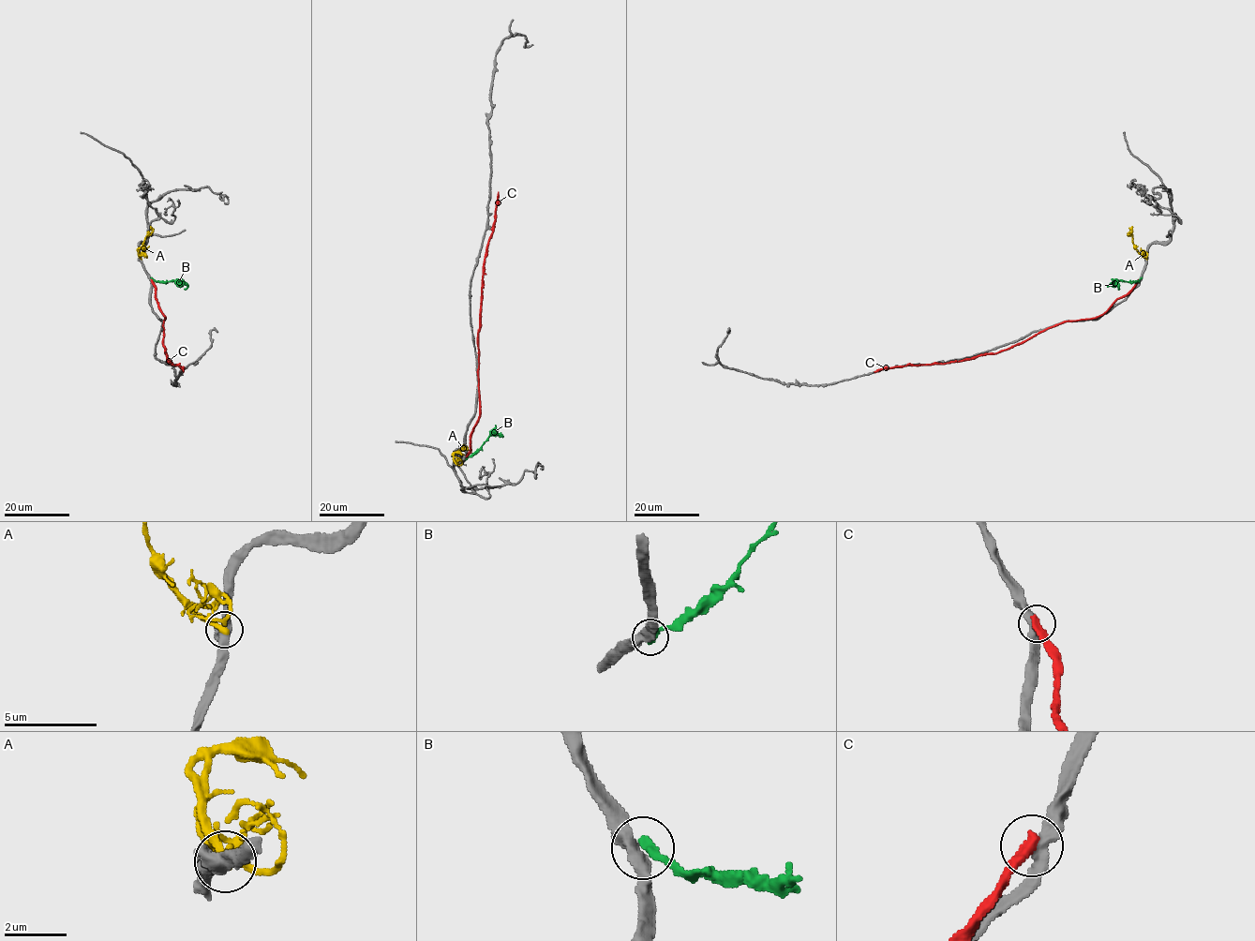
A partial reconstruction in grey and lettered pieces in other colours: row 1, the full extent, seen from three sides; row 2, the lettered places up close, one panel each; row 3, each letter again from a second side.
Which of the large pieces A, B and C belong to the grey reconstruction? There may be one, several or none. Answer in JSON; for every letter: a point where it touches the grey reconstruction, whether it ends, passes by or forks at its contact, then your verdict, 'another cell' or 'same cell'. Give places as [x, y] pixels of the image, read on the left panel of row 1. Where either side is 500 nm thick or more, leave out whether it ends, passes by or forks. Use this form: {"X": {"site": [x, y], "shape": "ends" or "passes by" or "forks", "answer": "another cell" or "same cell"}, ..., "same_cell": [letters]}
{"A": {"site": [141, 259], "answer": "another cell"}, "B": {"site": [151, 278], "shape": "ends", "answer": "another cell"}, "C": {"site": [152, 281], "shape": "ends", "answer": "another cell"}, "same_cell": []}

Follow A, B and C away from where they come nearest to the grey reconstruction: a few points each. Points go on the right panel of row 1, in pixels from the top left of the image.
A: (1146, 258), (1133, 245), (1131, 229), (1128, 228)
B: (1141, 278), (1131, 282), (1118, 280), (1118, 290)
C: (1138, 281), (1099, 316), (1065, 321), (997, 352), (943, 364), (914, 365), (874, 372)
********************
#### [WORK REQUEST]
Pictures aside, reproduce every record exactly as it stands.

#### [ANSWER SPACE]
A partial reconstruction in grey and lettered pieces in other colours: row 1, the full extent, seen from three sides; row 2, the lettered places up close, one panel each; row 3, each letter again from a second side.
Which of the large pieces A, B and C belong to the grey reconstruction? There may be one, several or none. Answer in JSON; for every letter: a point where it touches the grey reconstruction, whether it ends, passes by or forks at its contact, then your verdict, 'another cell' or 'same cell'. Give places as [x, y] pixels of the image, read on the left panel of row 1. Where either side is 500 nm thick or more, leave out whether it ends, passes by or forks. Use this form: {"X": {"site": [x, y], "shape": "ends" or "passes by" or "forks", "answer": "another cell" or "same cell"}, ..., "same_cell": [letters]}
{"A": {"site": [141, 259], "answer": "another cell"}, "B": {"site": [151, 278], "shape": "ends", "answer": "another cell"}, "C": {"site": [152, 281], "shape": "ends", "answer": "another cell"}, "same_cell": []}

Follow A, B and C away from where they come nearest to the grey reconstruction: a few points each. Points go on the right panel of row 1, in pixels from the top left of the image.
A: (1146, 258), (1133, 245), (1131, 229), (1128, 228)
B: (1141, 278), (1131, 282), (1118, 280), (1118, 290)
C: (1138, 281), (1099, 316), (1065, 321), (997, 352), (943, 364), (914, 365), (874, 372)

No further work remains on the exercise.